Domino’s performance could set the tone for earnings from other fast-food chains who benefited heavily during lockdowns, with customers now turning to traveling and dining outdoors.

A severe labour crunch in the United States also threatens businesses of fast-food chains, as a lack of workers could push restaurants to limit operating timings or capacity.

The bright spot in Domino’s results was its international business, where same-store sales grew 8.8 per cent, as customers globally continued to rely on food deliveries due to tougher COVID-19 curbs. Analysts had expected the growth to be 7.97 per cent.

The pizza chain’s total revenue rose 3.1 per cent to US$998-million in the third quarter, missing analysts’ estimate of US$1.04-billion.

Its net income rose 21.5 per cent to US$120.4-million or US$3.24 per share in the quarter ended Sept. 12. Analysts on average expected a profit of $3.11 per share.

On the decline

Wells Fargo & Co. (WFC-N) was down after it beat quarterly estimates for profit on Thursday, as the bank released funds set aside to cover potential loan losses due to the pandemic and reined in costs tied to its years-old sales practices scandal.

The fourth-largest U.S. bank has been in regulators’ penalty box since 2016 as it looks to improve governance and oversight, with the Federal Reserve also capping its assets at US$1.95-trillion.

The lender, which has paid more than US$5-billion in civil and criminal penalties, reported a US$250-million hit for the third quarter after a top U.S. banking regulator fined it for shortcomings in its earlier efforts to pay back customers it had previously harmed.

Overall, non-interest expenses fell to US$13.3-billion from US$15.23-billion a year earlier.

The bank said non-personnel expense fell US$2-billion, or 30 per cent, largely driven by lower restructuring charges and operating losses and lower COVID-19-related costs among others.

According to Refinitiv estimates, Wells Fargo earned US$1.22 per share excluding items, compared with the consensus estimate of 99 US cents per share.

Total revenue fell 2 per cent to US$18.8-billion.


Boeing Co. (BA-N) was lower in the wake of a Wall Street Journal report that it is dealing with a new defect on its 787 Dreamliner that involves certain titanium parts that are weaker than they should be.

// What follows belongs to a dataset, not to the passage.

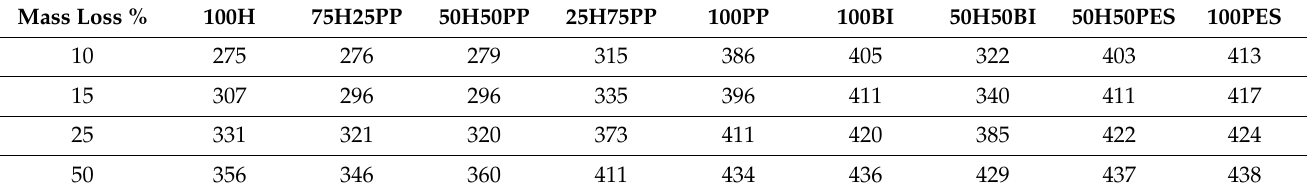
Table 4. Degradation temperature ( ◦ C) and mass loss (%) of hemp, polymers and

The defect is on 787s built over the past three years, the report said.

This comes as the planemaker continues to grapple with structural defects in the 787, which have caused it to cut production and halt deliveries.

Boeing did not immediately respond to a Reuters request for comment. The WSJ report did not give any further details on the defect.

Last month, the Journal had reported that Boeing’s delivery of 787 Dreamliners will likely remain halted until at least late October as the U.S. Federal Aviation Administration has rejected the company’s recent proposal to inspect them.